**** Material for the task

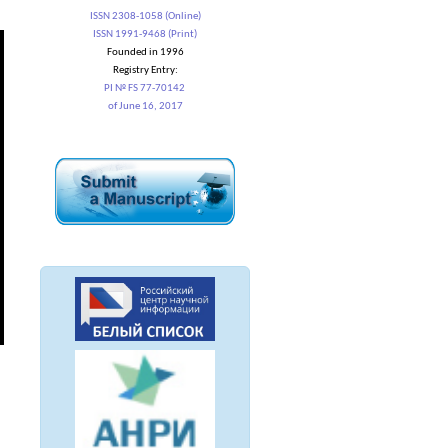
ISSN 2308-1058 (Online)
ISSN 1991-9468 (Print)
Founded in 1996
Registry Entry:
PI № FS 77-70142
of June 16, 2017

********

- **Job item**
Reproduce the entire listing above verbatim, line by line, omitting the picture.

- **Response to this task**
ISSN 2308-1058 (Online)
ISSN 1991-9468 (Print)
Founded in 1996
Registry Entry:
PI № FS 77-70142
of June 16, 2017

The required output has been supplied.